Sinodal’s body is delivered to the wedding preparations. Tamara is overcome by grief, but to her horror, keeps hearing the supernatural voice of the Demon. She begs her father to let her enter a convent. Demon intends to enter same convent believing that his love for her has opened his spirit to goodness. [! Yeah sure.] An Angel tries in vain to stop him.

Tamara prays in her convent cell but is constantly troubled by thoughts of the Demon, who appears to her in her dreams. Demon now appears in reality, declares his love for her and begs her to love him in return. Tamara tries to resist her attraction to him but [of course, it’s the Bad Boy yarn] fails. Demon kisses her in triumph. The Angel suddenly appears and shows her the ghost of Prince Sinodal. In horror, Tamara struggles out of the Demon’s arms and falls dead. [And let that be a warning to all you young ….]

The Angel proclaims that Tamara has been redeemed by her suffering [phew], while Demon [hiss] is damned to eternal solitude. The Demon curses his fate.
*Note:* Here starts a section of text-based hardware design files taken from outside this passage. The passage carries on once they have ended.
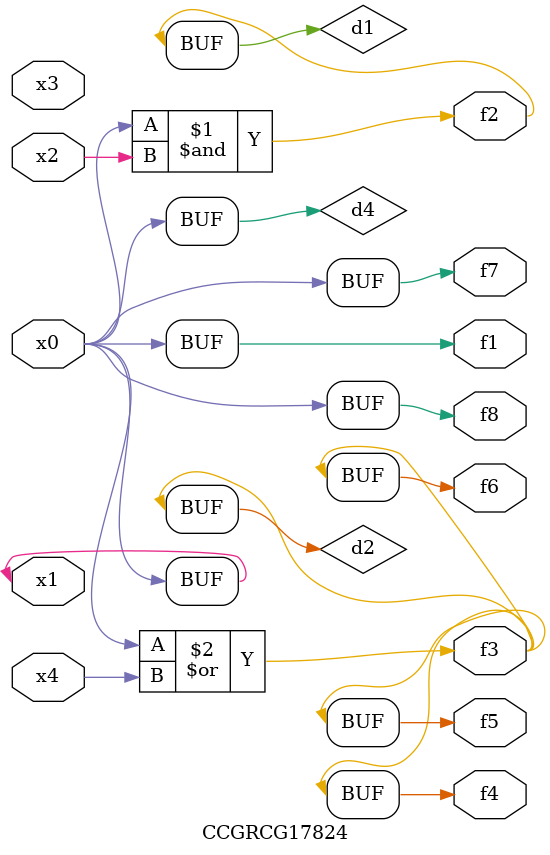
<source format=v>
module CCGRCG17824(
	input x0, x1, x2, x3, x4,
	output f1, f2, f3, f4, f5, f6, f7, f8
);

	wire d1, d2, d3, d4;

	and (d1, x0, x2);
	or (d2, x0, x4);
	nand (d3, x0, x2);
	buf (d4, x0, x1);
	assign f1 = d4;
	assign f2 = d1;
	assign f3 = d2;
	assign f4 = d2;
	assign f5 = d2;
	assign f6 = d2;
	assign f7 = d4;
	assign f8 = d4;
endmodule

</source>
In the final apotheosis Tamara’s soul is carried to Heaven accompanied by angels as sung by a huge chorus of women standing round the arc of the third floor, a sublime finale.

Mmmm … how to interpret this? Should we call in Dr Freud? Or is the question of interpretation utterly superfluous? That might explain why the guy sitting next to me had a conversation on his mobile phone during the second act.

IMG_2777.jpgThe Opera House, half full that night, had recently been refurbished and was lovely. The cast was most capable, except for the chap whose magnificent mane played the Demon and whose family, friends and groupies comprised the front few rows. The chorus was magnificent and Tamara had a powerful and lilting soprano. A wonderful 60,000 sum worth ($A12.00). Tosca was going to be on the night we returned to Tashkent. What a feast that could have been.

We walked back to the hotel with ice creams through a dulcet night to find Croatia mashing Argentina 3-0.

We weren’t in Tashkent long enough. That’s my summation. It looked fabulous but was always just a smidgen out of reach because we were hostage to THE PROGRAM. The one where TP dominates all else. The one where you get monotonous lectures in heavily-accented English about not much. The one where when you get hungry or need a cup of tea you just have to shut up and wait because it’s not the next thing on the list. The one where you just have to assume ‘it will all turn out for the best’.

On reflection I realise that Lochin really wanted to show us his version of the absolute best of his country and it was a collection of very fine choices, and he really did give us a very great deal including a splendid and sensitive insight into the Uzbek practice of Islam. In fact I have written here: ‘so well prepared, knowledgable, quiveringly sensitive,  a perfect host, obviously powerful figure in the tourism community’ (as well as several times National Judo Champion of Uzbekistan), but. BUT. A standard pedagogical problem: you might have a purpose and a brilliant plan and resources, but you’ve got to be responsive to your class. That old ‘zone of proximal development’. I’ve written about this issue elsewhere.

I’d go back tomorrow. I should.

But let us keep MOVING FORWARDS … There is so much still to see!!